Tsatsimas has seen the business go through two major transitions in the last three decades. The first is in the way people buy meat and the second is in the type of meat they buy.

“Thirty years ago meat was cheap. People were buying trays of meat. ‘Give me the whole tray of t-bones. Give me a whole tray of chops. Give me that half a lamb and cut it for me,'” he explains. “Now it is a little and good. So one steak and a lot of veggies. Whereas before they would buy a whole tray to feed four people. They would eat like kings, like Romans,” Tsatsimas said laughing.

He attributes the changes to people’s changing lifestyle and the rising cost of meat.

“People watch their pockets because they need to watch what they are buying. People have smartened up.”

At the same time Tstatsimas has prospered from the increasing consumer interest in premium meats. This interest has been fuelled by the emergence of small producers willing to cultivate cattle for the premium meat market and restaurants that are willing to source premium meats and to credit the producers on their menus.

“These days people are going to the restaurants and paying high prices for meat. They’ve got to know where it is coming from and what kind of breed it is. They are paying top money and they have the right to know.”

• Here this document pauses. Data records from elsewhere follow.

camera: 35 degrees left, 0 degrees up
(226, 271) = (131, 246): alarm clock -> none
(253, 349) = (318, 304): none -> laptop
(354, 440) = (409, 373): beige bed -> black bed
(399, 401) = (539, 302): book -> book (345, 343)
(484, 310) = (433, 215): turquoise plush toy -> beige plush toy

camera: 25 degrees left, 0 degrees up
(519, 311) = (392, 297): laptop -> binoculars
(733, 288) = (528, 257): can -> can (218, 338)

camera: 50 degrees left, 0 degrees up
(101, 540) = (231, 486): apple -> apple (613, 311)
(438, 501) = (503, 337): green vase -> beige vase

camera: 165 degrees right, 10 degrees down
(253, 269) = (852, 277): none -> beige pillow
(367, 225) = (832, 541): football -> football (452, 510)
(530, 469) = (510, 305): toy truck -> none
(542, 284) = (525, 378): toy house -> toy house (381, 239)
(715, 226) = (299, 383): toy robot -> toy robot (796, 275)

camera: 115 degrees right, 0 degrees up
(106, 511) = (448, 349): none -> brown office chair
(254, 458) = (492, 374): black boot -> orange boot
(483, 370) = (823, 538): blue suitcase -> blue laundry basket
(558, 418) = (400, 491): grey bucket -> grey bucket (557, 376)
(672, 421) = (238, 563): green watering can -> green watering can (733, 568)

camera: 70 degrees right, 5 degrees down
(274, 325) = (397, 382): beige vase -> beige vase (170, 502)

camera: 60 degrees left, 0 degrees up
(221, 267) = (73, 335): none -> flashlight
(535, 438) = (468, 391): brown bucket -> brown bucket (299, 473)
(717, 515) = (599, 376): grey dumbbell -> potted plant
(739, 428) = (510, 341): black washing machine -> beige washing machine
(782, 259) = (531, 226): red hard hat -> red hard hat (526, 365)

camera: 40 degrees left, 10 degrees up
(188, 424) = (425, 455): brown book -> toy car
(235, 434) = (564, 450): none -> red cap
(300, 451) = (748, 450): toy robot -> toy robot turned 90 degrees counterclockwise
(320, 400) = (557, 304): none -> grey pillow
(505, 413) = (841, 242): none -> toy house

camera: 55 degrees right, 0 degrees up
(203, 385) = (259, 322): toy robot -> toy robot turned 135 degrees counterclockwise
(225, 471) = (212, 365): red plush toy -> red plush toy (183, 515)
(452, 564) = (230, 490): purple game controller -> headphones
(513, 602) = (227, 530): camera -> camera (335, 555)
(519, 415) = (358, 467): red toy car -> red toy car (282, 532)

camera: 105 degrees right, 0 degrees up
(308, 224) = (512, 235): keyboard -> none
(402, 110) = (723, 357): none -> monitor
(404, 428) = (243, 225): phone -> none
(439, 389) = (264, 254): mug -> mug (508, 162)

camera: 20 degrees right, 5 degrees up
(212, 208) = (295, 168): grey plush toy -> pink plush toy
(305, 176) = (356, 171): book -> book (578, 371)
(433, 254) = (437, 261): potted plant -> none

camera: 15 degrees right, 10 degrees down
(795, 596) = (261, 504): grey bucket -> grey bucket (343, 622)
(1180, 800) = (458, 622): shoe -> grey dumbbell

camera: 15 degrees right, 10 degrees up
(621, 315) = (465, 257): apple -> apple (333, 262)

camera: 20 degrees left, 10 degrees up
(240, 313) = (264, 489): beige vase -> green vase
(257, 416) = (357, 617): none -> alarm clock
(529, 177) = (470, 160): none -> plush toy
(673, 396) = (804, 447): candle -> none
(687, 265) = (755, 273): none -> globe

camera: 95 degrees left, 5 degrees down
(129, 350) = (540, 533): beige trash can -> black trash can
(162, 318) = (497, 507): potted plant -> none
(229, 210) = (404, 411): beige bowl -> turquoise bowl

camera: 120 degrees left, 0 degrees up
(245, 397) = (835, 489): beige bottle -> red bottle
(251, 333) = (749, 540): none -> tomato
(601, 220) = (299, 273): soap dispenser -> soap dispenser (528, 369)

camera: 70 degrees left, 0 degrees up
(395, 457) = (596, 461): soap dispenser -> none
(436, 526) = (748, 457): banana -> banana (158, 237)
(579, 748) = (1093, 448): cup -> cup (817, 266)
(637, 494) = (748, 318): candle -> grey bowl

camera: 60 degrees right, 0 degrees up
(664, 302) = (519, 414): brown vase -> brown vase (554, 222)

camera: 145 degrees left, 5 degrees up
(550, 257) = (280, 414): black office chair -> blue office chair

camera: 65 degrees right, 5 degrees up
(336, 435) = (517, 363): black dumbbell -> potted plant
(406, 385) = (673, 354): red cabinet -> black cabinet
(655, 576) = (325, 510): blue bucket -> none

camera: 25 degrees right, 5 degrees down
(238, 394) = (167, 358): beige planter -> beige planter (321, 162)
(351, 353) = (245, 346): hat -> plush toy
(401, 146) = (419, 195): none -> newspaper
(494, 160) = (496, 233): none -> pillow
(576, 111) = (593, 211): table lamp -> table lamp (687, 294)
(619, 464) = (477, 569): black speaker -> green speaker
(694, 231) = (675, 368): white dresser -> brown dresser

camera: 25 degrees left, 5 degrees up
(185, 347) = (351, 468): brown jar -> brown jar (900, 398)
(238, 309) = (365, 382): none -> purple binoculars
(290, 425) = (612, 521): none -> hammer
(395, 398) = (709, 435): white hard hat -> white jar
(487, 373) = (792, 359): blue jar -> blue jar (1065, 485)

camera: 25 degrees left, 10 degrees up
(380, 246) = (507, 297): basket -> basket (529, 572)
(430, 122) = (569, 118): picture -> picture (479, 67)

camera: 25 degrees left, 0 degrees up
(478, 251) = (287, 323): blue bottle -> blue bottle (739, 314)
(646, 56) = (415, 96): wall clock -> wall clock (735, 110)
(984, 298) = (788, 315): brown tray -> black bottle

As the Christmas festival season rolls out Tsatsimas is preparing to sell huge amounts of eye fillet and rib eye because that is the protein of choice for his customers.

He resorts to the butcher’s defence – I’m vegetarian – when asked what his favourite cut of meat is to eat. However he concedes that he loves rib eye or scotch fillet because the marbling in the meat means they have more flavour and cook better.